- WHAT TO WORK ON
Return a copy of every line in the records that includes the word "socket".

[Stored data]
BEGIN

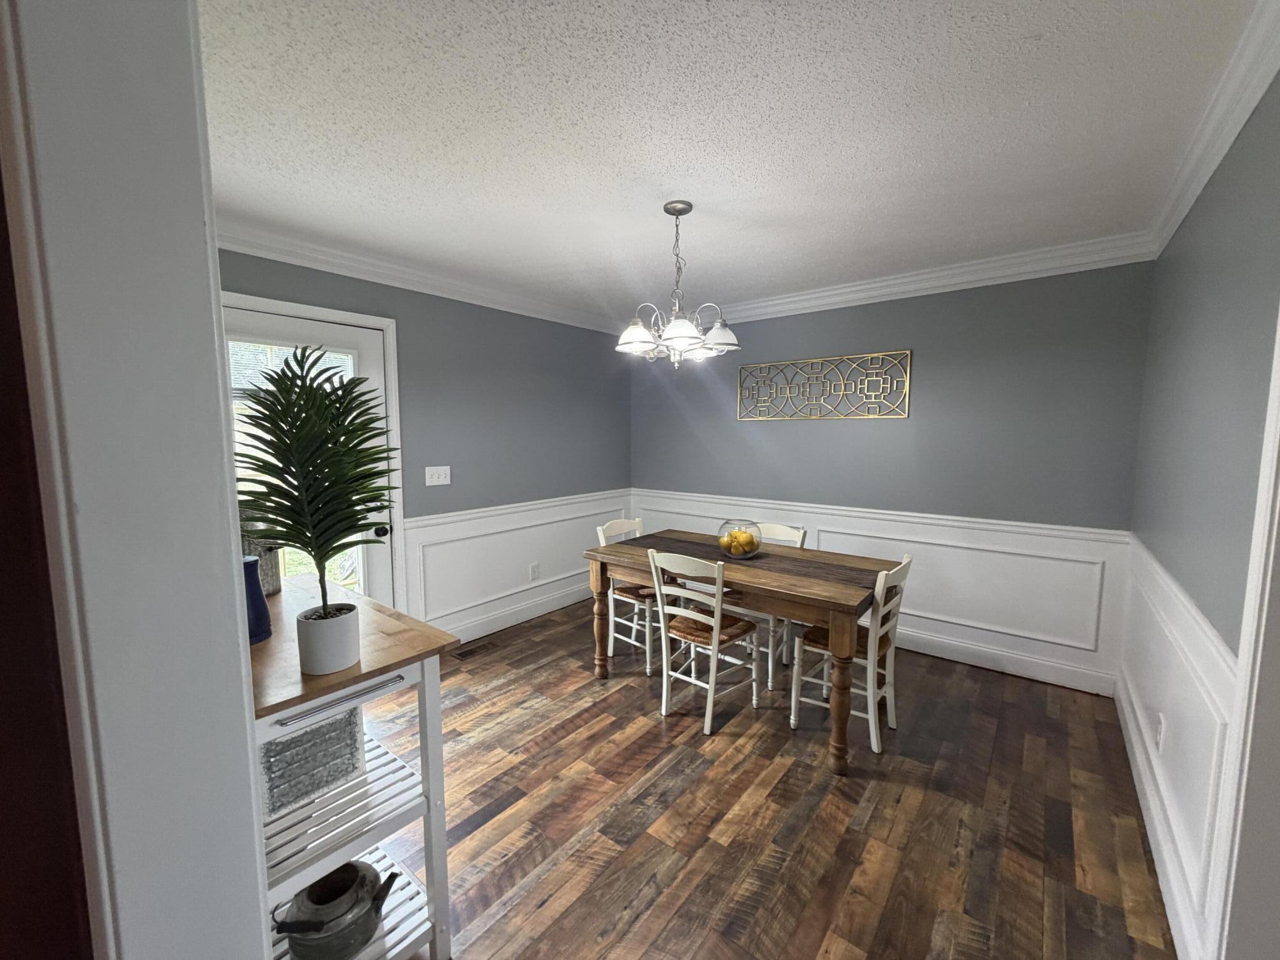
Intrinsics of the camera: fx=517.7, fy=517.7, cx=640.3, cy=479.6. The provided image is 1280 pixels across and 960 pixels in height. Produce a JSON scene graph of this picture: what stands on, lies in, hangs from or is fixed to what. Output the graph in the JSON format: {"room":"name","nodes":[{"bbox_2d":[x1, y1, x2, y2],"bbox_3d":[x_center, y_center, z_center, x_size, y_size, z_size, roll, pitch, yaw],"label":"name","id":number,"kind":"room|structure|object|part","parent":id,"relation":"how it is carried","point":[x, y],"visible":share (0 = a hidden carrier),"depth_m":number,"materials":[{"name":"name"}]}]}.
{"room":"dining room","nodes":[
{"label":"dining room","id":0,"kind":"room"},
{"bbox_2d":[0,0,274,959],"bbox_3d":[-0.842,0.218,0.724,0.764,2.449,0.333,4,7,38],"label":"foreground wall","id":1,"kind":"structure","parent":0,"point":[232,576],"depth_m":0.65,"materials":[{"name":"white paint"}]},
{"bbox_2d":[217,245,632,637],"bbox_3d":[-1.225,-0.094,3.611,0.130,2.457,3.691,4,7,38],"label":"left wall","id":2,"kind":"structure","parent":0,"point":[348,281],"depth_m":3.71,"materials":[{"name":"paint"}]},
{"bbox_2d":[221,302,395,608],"bbox_3d":[-1.797,0.172,2.782,0.125,2.048,0.911,4,7,38],"label":"door","id":3,"kind":"structure","parent":2,"relation":"in","point":[367,342],"depth_m":2.90,"materials":[{"name":"white glass"}]},
{"bbox_2d":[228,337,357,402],"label":"window blind","id":4,"kind":"object","parent":3,"relation":"attached to","point":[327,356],"visible":0.27,"depth_m":2.65,"materials":[{"name":"white plastic"}]},
{"bbox_3d":[-1.615,0.318,3.240,0.072,0.069,0.069,4,7,38],"label":"doorknob","id":5,"kind":"part","parent":3,"relation":"part of","materials":[{"name":"black metal"}]},
{"bbox_2d":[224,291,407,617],"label":"door frame","id":6,"kind":"structure","parent":2,"relation":"attached to","point":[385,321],"depth_m":3.09,"materials":[{"name":"white paint"}]},
{"bbox_2d":[219,218,629,336],"bbox_3d":[-1.216,-1.239,3.285,0.092,0.107,3.720,4,7,38],"label":"crown molding","id":7,"kind":"structure","parent":2,"relation":"attached to","point":[367,275],"depth_m":3.03,"materials":[{"name":"white paint"}]},
{"bbox_2d":[424,465,451,485],"bbox_3d":[-1.319,-0.027,3.377,0.017,0.121,0.169,4,7,38],"label":"light switch","id":8,"kind":"object","parent":2,"relation":"attached to","point":[427,474],"visible":0.97,"depth_m":3.37,"materials":[{"name":"white plastic"}]},
{"bbox_2d":[442,579,595,646],"bbox_3d":[-0.806,1.011,4.143,0.019,0.146,2.541,4,7,38],"label":"baseboard","id":9,"kind":"structure","parent":2,"relation":"attached to","point":[536,611],"depth_m":3.96,"materials":[{"name":"white paint"}]},
{"bbox_2d":[406,490,632,640],"bbox_3d":[-0.749,0.619,4.124,0.032,0.879,2.216,4,7,38],"label":"wainscoting","id":10,"kind":"structure","parent":2,"relation":"attached to","point":[534,507],"depth_m":3.81,"materials":[{"name":"white paint"}]},
{"bbox_2d":[529,561,540,579],"bbox_3d":[-0.833,0.722,4.085,0.019,0.124,0.077,4,7,38],"label":"wall socket","id":11,"kind":"object","parent":10,"relation":"attached to","point":[534,568],"visible":0.98,"depth_m":4.08,"materials":[{"name":"white plastic"}]},
{"bbox_2d":[197,0,1260,321],"bbox_3d":[0.253,-1.159,1.278,5.161,0.099,5.144,4,7,38],"label":"ceiling","id":12,"kind":"structure","parent":0,"point":[1034,22],"depth_m":1.71,"materials":[{"name":"white paint"}]},
{"bbox_2d":[615,199,742,369],"bbox_3d":[0.161,-0.847,2.327,0.550,0.721,0.547,4,7,38],"label":"chandelier","id":13,"kind":"object","parent":12,"relation":"hanging from","point":[682,335],"visible":1,"depth_m":2.27,"materials":[{"name":"silver metal"}]},
{"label":"shade","id":14,"kind":"part","parent":13,"relation":"part of","materials":[{"name":"white glass"}]},
{"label":"shade","id":15,"kind":"part","parent":13,"relation":"part of","materials":[{"name":"white glass"}]},
{"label":"shade","id":16,"kind":"part","parent":13,"relation":"part of","materials":[{"name":"white glass"}]},
{"bbox_2d":[356,595,1180,959],"bbox_3d":[0.081,1.387,1.362,5.032,0.078,5.596,4,7,38],"label":"floor","id":17,"kind":"structure","parent":0,"point":[650,724],"depth_m":1.98,"materials":[{"name":"brown wood"}]},
{"bbox_2d":[248,572,460,959],"bbox_3d":[-1.043,0.865,1.557,0.960,0.930,0.515,4,7,38],"label":"kitchen cart","id":18,"kind":"object","parent":17,"relation":"on","point":[297,676],"visible":0.52,"depth_m":1.36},
{"bbox_2d":[241,552,271,643],"bbox_3d":[-1.074,0.320,1.395,0.128,0.216,0.128,4,7,38],"label":"blue vase","id":19,"kind":"object","parent":18,"relation":"on","point":[253,563],"visible":0.44,"depth_m":1.39,"materials":[{"name":"blue ceramic"}]},
{"bbox_2d":[238,510,282,595],"bbox_3d":[-1.316,0.228,1.763,0.182,0.337,0.179,4,7,38],"label":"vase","id":20,"kind":"object","parent":18,"relation":"on","point":[274,587],"visible":0.33,"depth_m":1.74,"materials":[{"name":"grey"}]},
{"bbox_2d":[256,705,363,818],"bbox_3d":[-0.916,0.703,1.397,0.185,0.231,0.253,4,7,38],"label":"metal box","id":21,"kind":"object","parent":18,"relation":"on","point":[276,745],"visible":0.54,"depth_m":1.34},
{"bbox_2d":[295,601,360,675],"bbox_3d":[-0.765,0.388,1.275,0.129,0.131,0.129,4,7,38],"label":"plant pot","id":22,"kind":"object","parent":18,"relation":"on","point":[337,662],"visible":0.97,"depth_m":1.23,"materials":[{"name":"white ceramic"}]},
{"bbox_2d":[232,344,397,606],"bbox_3d":[-0.766,0.061,1.233,0.385,0.765,0.366,4,7,38],"label":"plant","id":23,"kind":"object","parent":22,"relation":"in","point":[295,520],"visible":0.96,"depth_m":1.19,"materials":[{"name":"green plant"}]},
{"bbox_2d":[272,859,399,959],"bbox_3d":[-0.802,1.136,1.365,0.224,0.181,0.281,4,7,38],"label":"metal pot","id":24,"kind":"object","parent":18,"relation":"on","point":[313,886],"visible":0.98,"depth_m":1.32,"materials":[{"name":"grey metal"}]},
{"bbox_3d":[-0.713,0.528,1.259,0.052,0.019,0.267,4,7,38],"label":"towel bar","id":25,"kind":"part","parent":18,"relation":"part of","materials":[{"name":"silver metal"}]},
{"bbox_2d":[450,639,496,659],"bbox_3d":[-1.121,1.145,3.477,0.111,0.006,0.299,4,7,38],"label":"floor vent","id":26,"kind":"object","parent":17,"relation":"in","point":[467,651],"visible":0.97,"depth_m":3.47,"materials":[{"name":"brown metal"}]},
{"bbox_2d":[594,519,657,675],"bbox_3d":[0.006,0.722,3.384,0.482,0.872,0.434,4,7,38],"label":"chair","id":27,"kind":"object","parent":17,"relation":"on","point":[648,671],"visible":0.49,"depth_m":3.29,"materials":[{"name":"white wood"}]},
{"bbox_2d":[612,582,659,600],"bbox_3d":[0.057,0.701,3.342,0.368,0.054,0.369,4,7,38],"label":"chair seat","id":28,"kind":"object","parent":27,"relation":"on","point":[634,592],"visible":0.38,"depth_m":3.23,"materials":[{"name":"brown wicker"}]},
{"bbox_2d":[647,548,764,735],"bbox_3d":[0.337,0.781,2.705,0.424,0.877,0.502,4,7,38],"label":"chair","id":29,"kind":"object","parent":17,"relation":"on","point":[717,638],"visible":0.99,"depth_m":2.62,"materials":[{"name":"white wood"}]},
{"bbox_2d":[666,609,757,645],"bbox_3d":[0.363,0.767,2.716,0.378,0.056,0.358,4,7,38],"label":"chair seat","id":30,"kind":"object","parent":29,"relation":"on","point":[732,624],"visible":0.59,"depth_m":2.63,"materials":[{"name":"brown wicker"}]},
{"bbox_2d":[582,528,895,775],"bbox_3d":[0.531,0.815,2.911,1.575,0.773,0.819,4,7,38],"label":"dining table","id":31,"kind":"object","parent":17,"relation":"on","point":[603,571],"visible":0.88,"depth_m":2.52,"materials":[{"name":"brown wood"}]},
{"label":"table leg","id":32,"kind":"part","parent":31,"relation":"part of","materials":[{"name":"brown wood"}]},
{"bbox_2d":[715,518,763,558],"bbox_3d":[0.552,0.328,2.894,0.262,0.198,0.261,4,7,38],"label":"glass bowl","id":33,"kind":"object","parent":31,"relation":"on","point":[751,552],"visible":0.89,"depth_m":2.82,"materials":[{"name":"clear glass"}]},
{"bbox_2d":[721,529,759,554],"bbox_3d":[0.544,0.348,2.870,0.190,0.119,0.195,4,7,38],"label":"lemons","id":34,"kind":"object","parent":33,"relation":"in","point":[735,544],"visible":0.57,"depth_m":2.82,"materials":[{"name":"yellow food"}]},
{"bbox_2d":[619,532,884,586],"bbox_3d":[0.541,0.486,2.936,1.533,0.104,0.353,4,7,38],"label":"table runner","id":35,"kind":"object","parent":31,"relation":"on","point":[648,547],"visible":0.69,"depth_m":2.73,"materials":[{"name":"brown"}]},
{"bbox_3d":[0.858,0.915,2.228,0.103,0.673,0.107,4,7,38],"label":"table leg","id":36,"kind":"part","parent":31,"relation":"part of","materials":[{"name":"brown wood"}]},
{"bbox_2d":[740,522,810,690],"bbox_3d":[0.723,0.734,3.211,0.439,0.872,0.498,4,7,38],"label":"chair","id":37,"kind":"object","parent":17,"relation":"on","point":[793,530],"visible":0.29,"depth_m":3.09,"materials":[{"name":"white wood"}]},
{"bbox_2d":[789,554,913,759],"bbox_3d":[1.039,0.798,2.545,0.485,0.871,0.411,4,7,38],"label":"chair","id":38,"kind":"object","parent":17,"relation":"on","point":[875,749],"visible":0.75,"depth_m":2.47,"materials":[{"name":"white wood"}]},
{"bbox_2d":[800,619,894,659],"bbox_3d":[1.039,0.775,2.566,0.377,0.064,0.363,4,7,38],"label":"chair seat","id":39,"kind":"object","parent":38,"relation":"on","point":[822,641],"visible":0.36,"depth_m":2.49,"materials":[{"name":"brown wicker"}]},
{"bbox_2d":[629,259,1154,690],"bbox_3d":[1.304,-0.124,3.856,3.648,2.458,0.124,4,7,38],"label":"back wall","id":40,"kind":"structure","parent":0,"point":[944,340],"depth_m":3.25,"materials":[{"name":"paint"}]},
{"bbox_2d":[736,350,911,419],"bbox_3d":[1.267,-0.661,3.759,1.251,0.436,0.019,4,7,38],"label":"metal wall art","id":41,"kind":"object","parent":40,"relation":"attached to","point":[907,391],"visible":0.99,"depth_m":3.70,"materials":[{"name":"metal"}]},
{"bbox_2d":[632,487,1128,693],"bbox_3d":[1.223,0.640,3.683,3.158,0.855,0.029,4,7,38],"label":"wainscoting","id":42,"kind":"structure","parent":40,"relation":"attached to","point":[907,611],"depth_m":3.12,"materials":[{"name":"white paint"}]},
{"bbox_2d":[697,232,1157,323],"bbox_3d":[1.186,-1.276,3.662,3.498,0.116,0.086,4,7,38],"label":"crown molding","id":43,"kind":"structure","parent":40,"relation":"attached to","point":[806,297],"depth_m":3.12,"materials":[{"name":"white paint"}]},
{"bbox_2d":[892,625,1114,696],"bbox_3d":[1.267,1.033,3.892,3.423,0.138,0.018,4,7,38],"label":"baseboard","id":44,"kind":"structure","parent":40,"relation":"attached to","point":[926,651],"depth_m":3.13,"materials":[{"name":"white paint"}]},
{"bbox_2d":[1123,71,1279,956],"bbox_3d":[1.609,0.115,1.327,0.134,2.459,3.471,4,7,38],"label":"right wall","id":45,"kind":"structure","parent":0,"point":[1186,232],"depth_m":1.57,"materials":[{"name":"paint"}]},
{"bbox_2d":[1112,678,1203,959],"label":"baseboard","id":46,"kind":"structure","parent":45,"relation":"attached to","point":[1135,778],"depth_m":1.73,"materials":[{"name":"white paint"}]},
{"bbox_2d":[1114,533,1237,956],"bbox_3d":[2.010,0.790,2.022,0.026,0.829,1.956,4,7,38],"label":"wainscoting","id":47,"kind":"structure","parent":45,"relation":"attached to","point":[1183,624],"depth_m":1.61,"materials":[{"name":"white paint"}]},
{"bbox_2d":[1153,712,1165,751],"bbox_3d":[1.898,0.927,1.900,0.012,0.119,0.073,4,7,38],"label":"wall socket","id":48,"kind":"object","parent":47,"relation":"attached to","point":[1159,735],"visible":0.97,"depth_m":1.88,"materials":[{"name":"white plastic"}]},
{"bbox_2d":[1145,0,1279,258],"bbox_3d":[1.772,-1.094,1.560,0.087,0.108,2.789,4,7,38],"label":"crown molding","id":49,"kind":"structure","parent":45,"relation":"attached to","point":[1191,192],"depth_m":1.54,"materials":[{"name":"white paint"}]},
{"bbox_2d":[1205,309,1279,959],"bbox_3d":[1.315,0.302,0.862,0.235,2.214,0.771,4,7,38],"label":"door trim","id":50,"kind":"structure","parent":45,"relation":"attached to","point":[1241,655],"depth_m":1.10,"materials":[{"name":"white paint"}]}
]}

END

- ANSWER FOR THE TASK
{"bbox_2d":[529,561,540,579],"bbox_3d":[-0.833,0.722,4.085,0.019,0.124,0.077,4,7,38],"label":"wall socket","id":11,"kind":"object","parent":10,"relation":"attached to","point":[534,568],"visible":0.98,"depth_m":4.08,"materials":[{"name":"white plastic"}]},
{"bbox_2d":[1153,712,1165,751],"bbox_3d":[1.898,0.927,1.900,0.012,0.119,0.073,4,7,38],"label":"wall socket","id":48,"kind":"object","parent":47,"relation":"attached to","point":[1159,735],"visible":0.97,"depth_m":1.88,"materials":[{"name":"white plastic"}]},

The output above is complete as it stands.